TEXT SEGMENT: Begin

# Welsh Presbyterian Church - Liverpool - Feb 2012 -



## georgie (Feb 12, 2012)

*info from wikipedia

The Welsh Presbyterian Church in Liverpool, also known as the Welsh Catheral or Toxteth Cathedral, is a ruined church, located on Princes Road in the Princes Park area of Toxteth, Liverpool. In spite of its nicknames, it is not an actual cathedral and never was.

The building was designed by the Audsley Brothers and was opened in 1868.

At 61 metres (200 ft),it was the tallest building in Liverpool at the time.

The Welsh Presbyterian Church is a Grade II listed building, meaning it has historical significance and may not normally be demolished. Various proposals to renovate the structure have been made over the years, and some remain under consideration.*

*echo article from 2009*

http://www.liverpoolecho.co.uk/live...ho-s-stop-the-rot-campaign-100252-25102973/2/

*originally visited this place with kevsy21 and sparkuk,and it was pretty much how i had imagined it from seeing various pictures....a shell and nothing more.

various work had been done on the roof to try and protect this church from the elements but no avail.

on our visit we found the tower which had been previously sealed was now doable ....as me, sparkuk and kevsy21 stood at the foot of the ladder upwards discussing how safe the very rusty ladder wasnt lol,and who should try it first....anyway non of us got all the way up so we left it at that.*

*in the week i was chatting to tcci about the church,him being inside there a while back i mentioned the tower looked doable but the way up looked dodgy....he kindly volunteered to go back with me and try the ladder*.....:crazy

*it didnt go that far up ,all of the remaining levels in the tower seemed to have been taken out ,which was a shame as i wanted to get some high shots overlooking princess avenue, but it was till good to get up and see what we seen.*
*
visited with kevsy21/sparkuk and later on with tcci*

*an old picture postcard*






*and as it stands today*










*on entering your graced with a round window this is where the massive organ used to be housed.*





*i was recently sent a picture of what i used to look like and decided to take it along with me to line it up with what it looks like now....after a few attempts in the -2 cold this was my best shot....its not perfect im afraid, but gives you a sense of what is used to look like.*





*the only remaining part of the roof*



















































*top of the ladder and tcci looking down*








*looking up the rest of the tower*


----------



## Landsker (Feb 12, 2012)

Good effort going up that ladder!!!


----------



## georgie (Feb 13, 2012)

walsh said:


> Good effort going up that ladder!!!



cheers man


----------



## night crawler (Feb 13, 2012)

Always sad seeing a church or chaple go to runin like that. Nice work.


----------



## kevsy21 (Feb 13, 2012)

Another one of the list,good work m8.


----------



## georgie (Feb 14, 2012)

night crawler said:


> Always sad seeing a church or chaple go to runin like that. Nice work.



cheers bud a very sad sight indeed


----------



## TeeJF (Feb 15, 2012)

I like the superimposition of the post card, well done. Where did that ladder go? I'm guessing that's up the tower?


----------

TEXT SEGMENT: End

**TASK TO COMPLETE:** Decide whether each statement (a), (b), and (c) agrees with the Welsh Presbyterian Church thread, and quote the exact words that settle it: (a) The church opened in 1868. (b) The church is an actual cathedral. (c) On the first visit, the group climbed all the way up the tower ladder. Use only the Welsh Presbyterian Church thread as your source.

DATA SHOWN: Begin

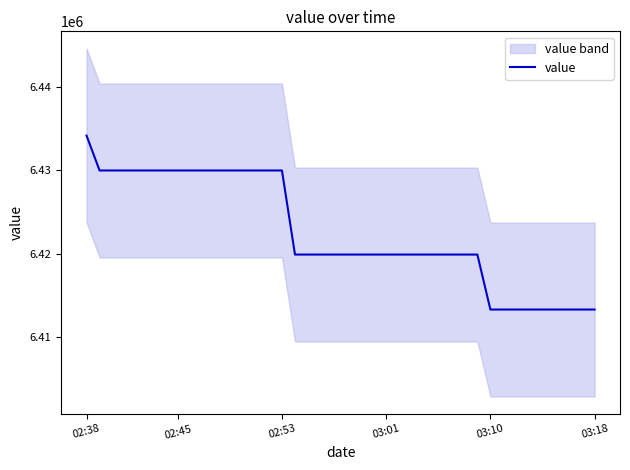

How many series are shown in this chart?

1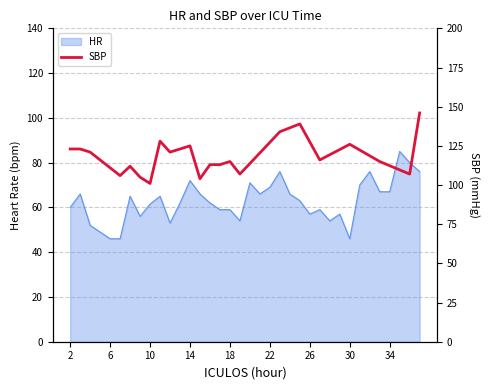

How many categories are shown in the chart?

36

DATA SHOWN: End
DATA SHOWN: Begin

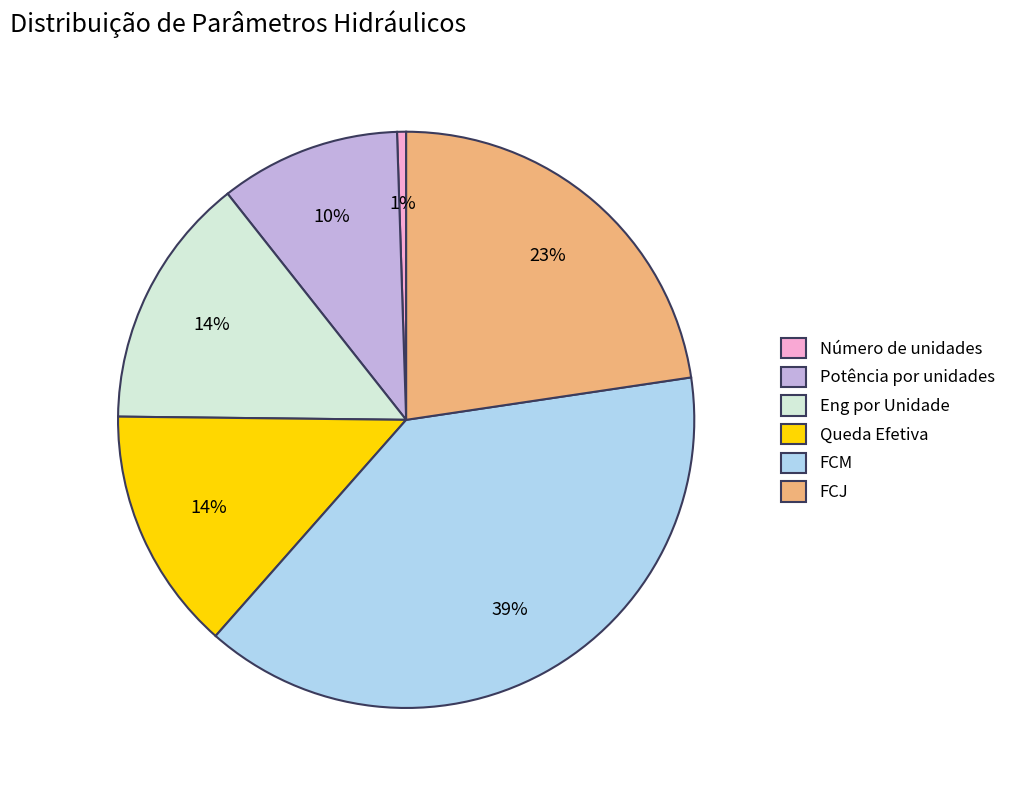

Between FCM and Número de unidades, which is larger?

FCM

DATA SHOWN: End

**ANSWER FOR THE TASK:**
(a) Yes: "was opened in 1868"
(b) No: "it is not an actual cathedral and never was"
(c) No: "non of us got all the way up"